If I run a simple talker in the Husky's docker image and echo the topic on my laptop docker image, I receive the data just fine. All data can be delivered in a single UDP packet, and so no reassembly needs to take place on either the robot or my laptop.
However, when I send larger messages over topics, I can no longer receive the data. I have tested this with VLP-16 LIDAR PC2 data, as well as L515 Realsense camera data. I again captured packets on both the robot and my laptop, both still under the same IP. I can echo these topics fine locally on the robot's docker image, but not from my laptop's docker image.
DISCLAIMER: I'm not a network expert, so the analysis below could be wrong (and please tell me if it is).
Here is a snippet of the capture from the robot: Packet #s 353708-353720 are fragments of the image.
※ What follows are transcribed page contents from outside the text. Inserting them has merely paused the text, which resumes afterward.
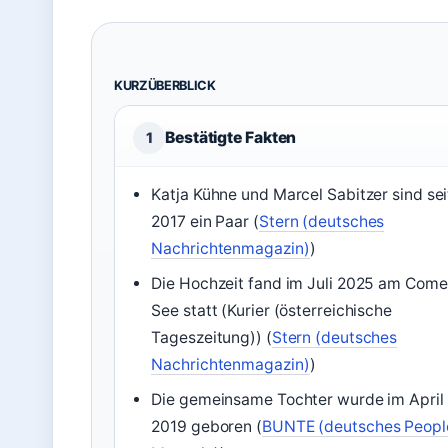
KURZÜBERBLICK
Bestätigte Fakten
1
Katja Kühne und Marcel Sabitzer sind sei
2017 ein Paar (
Stern (deutsches
Nachrichtenmagazin)
)
Die Hochzeit fand im Juli 2025 am Come
See statt (Kurier (österreichische
Tageszeitung)) (
Stern (deutsches
Nachrichtenmagazin)
)
Die gemeinsame Tochter wurde im April
2019 geboren (
BUNTE (deutsches Peopl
These are reassembled in packet #353721, and the top of the raw packet bytes at the bottom show the camera_color_optical_frame
and rgb8
metadata.
Here is a snippet of the received data on my laptop: I believe that packets 3285-3302 should all be reassembled in 3303, but only 3294-3302 are reassembled. Here is the data for packet 3285: This includes the aforementioned metadata camera_color_optical_frame
and rgb8
, but it never ends up in a reassembled packet.
(note that the above packet captures are not the same same message; I don't have synced clocks between robot and laptop. I hope it illustrates the point about packet reassembly, but I can update with matching sends and receives if that helps.)
I have tried:
Swapping DDS implementations from CycloneDDS to Fast RTPS
Following all debugging/tuning recommendations at https://docs.ros.org/en/rolling/How-T...
Changing publisher QOS to "Best Effort"
Tried other large message publishers (namely VLP-16 pointclouds)
to no avail. Furthermore, when subscribing to VLP-16 pointcloud topics, all network connections I have to the robot cease until ~30s after I kill the subscriber on my laptop. I believe that the issue is either a core networking driver problem, or a misconfiguration/bug of Cyclone DDS.
What should I do to debug further, and/or resolve the problem? Thank you!
That is weird. What happens if you publish only a single large message? I assume the "L515" publisher is publishing at some relatively fast frequency (10-30Hz)? Maybe you could record a bag file and play it back in its place and step through it with the cli or rqt_bag? Or you could write a python script to run on the husky which subscribes to the topic, republishes only the first message on a new topic, then just idles, and then you can echo the new topic on your laptop (effectively creating a throttled topic). I'm wondering if the issue is related to resending packets, but you said best effort also fails... It's definitely strange.
Also, this is similar to how things failed with the IP fragments issue described in https://docs.ros.org/en/rolling/How-T... (which you said you looked at). Can you confirm that these settings are changed on both ends? I don't know how docker might interact with this... but my first guess is that it shouldn't be an issue.